__Instructions to follow__:
From the entries below, reproduce exactly the lines from the one with "exposure_s: 1/471" through the one with "exposure_s: 1/120", both included, without images.

(Intrinsic camera parameters)
<<<<

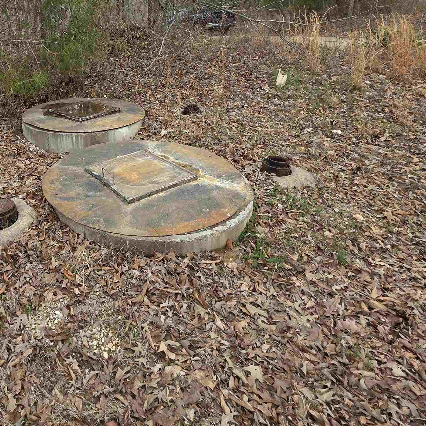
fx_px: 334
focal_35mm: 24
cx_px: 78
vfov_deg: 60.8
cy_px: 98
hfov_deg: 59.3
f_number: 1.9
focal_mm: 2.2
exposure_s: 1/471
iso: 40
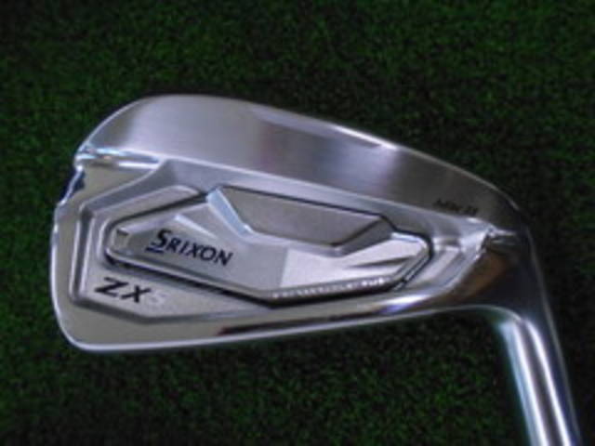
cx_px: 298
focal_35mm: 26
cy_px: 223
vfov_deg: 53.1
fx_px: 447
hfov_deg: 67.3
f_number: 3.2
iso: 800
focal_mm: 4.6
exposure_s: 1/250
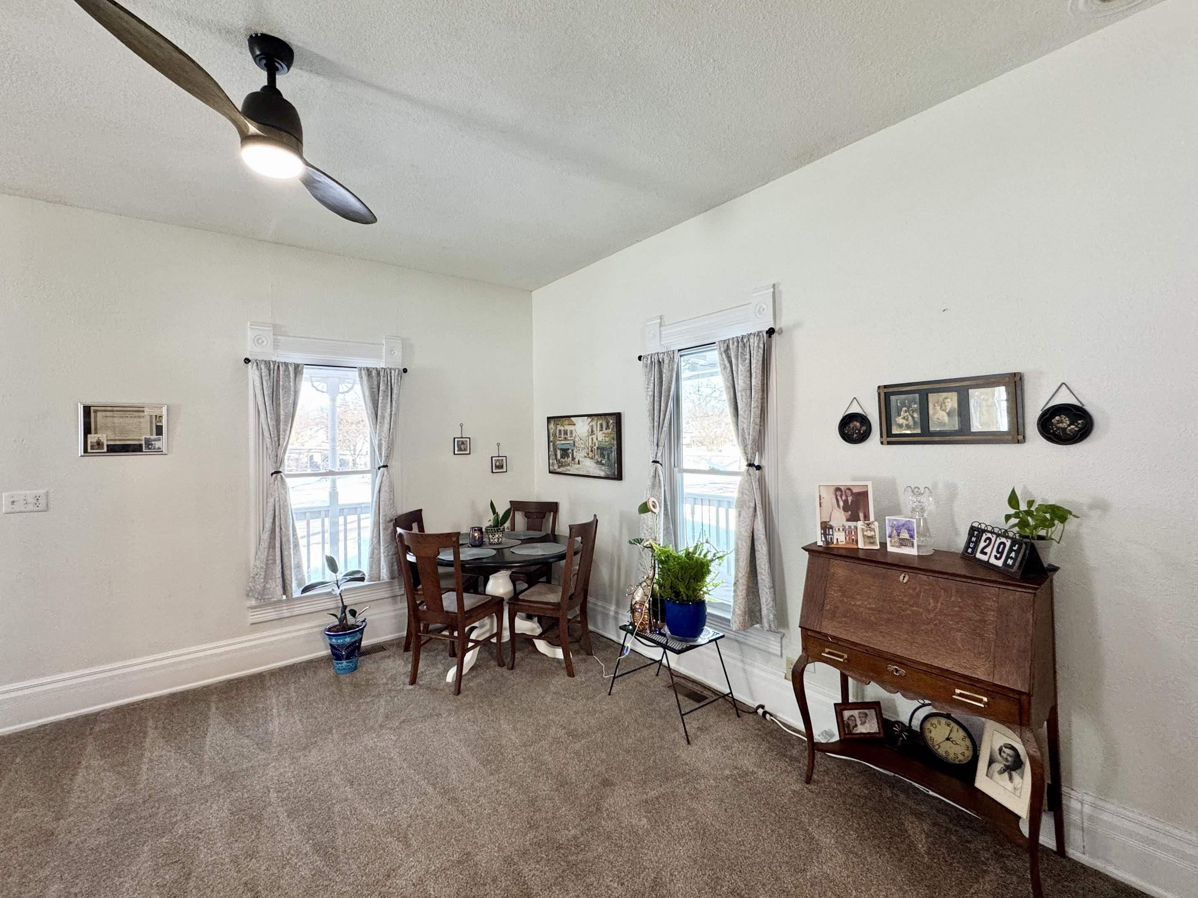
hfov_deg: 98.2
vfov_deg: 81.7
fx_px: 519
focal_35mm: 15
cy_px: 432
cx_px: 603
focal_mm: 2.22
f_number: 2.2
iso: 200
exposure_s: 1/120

>>>>
<<<<

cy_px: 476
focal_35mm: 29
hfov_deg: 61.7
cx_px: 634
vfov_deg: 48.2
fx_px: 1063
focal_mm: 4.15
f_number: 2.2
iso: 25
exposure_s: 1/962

>>>>

__Result of the task__:
exposure_s: 1/471
iso: 40
cx_px: 298
focal_35mm: 26
cy_px: 223
vfov_deg: 53.1
fx_px: 447
hfov_deg: 67.3
f_number: 3.2
iso: 800
focal_mm: 4.6
exposure_s: 1/250
hfov_deg: 98.2
vfov_deg: 81.7
fx_px: 519
focal_35mm: 15
cy_px: 432
cx_px: 603
focal_mm: 2.22
f_number: 2.2
iso: 200
exposure_s: 1/120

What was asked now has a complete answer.